Aside from that, I do enjoy the language a fair amount.

5 comments

Its almost exactly the same as gradle java projects. Each module there has a 'src' directory where all code and whatnot lives. And nothing's stopping you from having a one-liner bash script that sets up the base as the GOPATH and then running `go build`/
I don't think it is at all same. You can clone a Gradle-based project anywhere (e.g. /projects), cd into that directory and run `gradle build` and it will work. There is no `GRADLE_PATH` or similar environment variable determining where all your Gradle-based projects must live.

The `src` folder you are talking about is a sub-directory inside a Gradle based project. This is entirely configurable within the Gradle build script, you can use multiple sub-directories for your source code or even the same directory as the build script if you wish. The reason Gradle uses a single `src` sub-directory by default is that it follows the Maven Standard Directory Layout.

You can always symlink a project located in your GOPATH to your `projects` directory.
It's brittle and confusing nonetheless. Having to set up Go on all the machines I use is a pain I could do without.
How many machines do you develop in? go getting and ln -s in your code folder isn't exactly an ardous, confusing task.
Then don't? This is just being opinionated in the other direction and declaring yours the right one.
This is inane. The approach GP is talking about lets any developer manage the space above their project however they care to. The `GOPATH` approach forces this one structure upon you.

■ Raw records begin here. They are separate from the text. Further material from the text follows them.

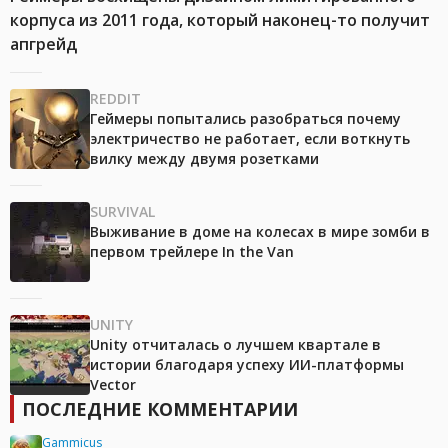
корпуса из 2011 года, который наконец-то получит
апгрейд
REDDIT
Геймеры попытались разобраться почему
электричество не работает, если воткнуть
вилку между двумя розетками
SURVIVAL
Выживание в доме на колесах в мире зомби в
первом трейлере In the Van
UNITY
Unity отчиталась о лучшем квартале в
истории благодаря успеху ИИ-платформы
Vector
ПОСЛЕДНИЕ КОММЕНТАРИИ
Gammicus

It's like arguing that marriage equality violates your right to believe a marriage is between one man and one woman. One side is arguing that folks should be able to decide what's best for themselves, the other is saying it must be their way. One of these perspectives forces their preferences on the other. And it's not the GP.

The `GOPATH` approach forces this one structure upon you.

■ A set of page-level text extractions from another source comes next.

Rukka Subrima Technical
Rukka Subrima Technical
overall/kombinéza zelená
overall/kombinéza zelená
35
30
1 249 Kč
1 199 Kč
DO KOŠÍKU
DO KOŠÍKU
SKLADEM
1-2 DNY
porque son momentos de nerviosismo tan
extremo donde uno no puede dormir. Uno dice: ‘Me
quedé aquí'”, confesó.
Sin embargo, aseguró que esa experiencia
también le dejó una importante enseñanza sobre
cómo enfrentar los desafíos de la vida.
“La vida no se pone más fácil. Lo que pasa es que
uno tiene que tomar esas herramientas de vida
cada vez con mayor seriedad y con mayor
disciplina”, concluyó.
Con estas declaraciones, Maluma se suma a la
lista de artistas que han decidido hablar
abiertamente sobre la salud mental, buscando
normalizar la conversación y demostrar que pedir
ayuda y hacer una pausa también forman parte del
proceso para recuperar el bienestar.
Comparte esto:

That's basically the point.

It's like arguing that marriage equality violates your right to believe a marriage is between one man and one woman.

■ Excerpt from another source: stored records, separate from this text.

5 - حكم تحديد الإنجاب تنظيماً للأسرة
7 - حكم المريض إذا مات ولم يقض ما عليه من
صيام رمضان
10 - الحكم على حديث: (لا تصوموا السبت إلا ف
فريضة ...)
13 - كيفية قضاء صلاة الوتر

No, it's more like the Pythonic "There's one way to do it."

> No, it's more like the Pythonic "There's one way to do it."

Nope, because it's "There should be one obvious way to do it." and you can still do the non-obvious way if you prefer.

It doesn't force anything upon you.

You can make a sub directory of your `projects` your GOPATH.

Something like `projects/go`

I have multiple GOPATH for personal reasons and use long running tmux sessions which exports the different GOPATH.

That's what I currently do. It's really just a minor annoyance, but it is an extra layer of friction for any newcomers to the language (and a pretty bad first impression)
I use a `.gopath` file and some small shell support[0] to just `cd` into a go workspace among many. That said, the "clone and be done" approach is something I miss sometimes.

[0]: https://github.com/lloeki/dotfiles/blob/master/shell/go

> But Go has to be special and use a special directory or else it throws a hissy fit.

I just set GOPATH=$HOME, and then all my source (Go & otherwise) is in ~/src, all my binaries (Go & otherwise) are in ~/bin, &c. It works really well for me. So some of the subdirectories of ~/src are a bit funkily-named: no big deal.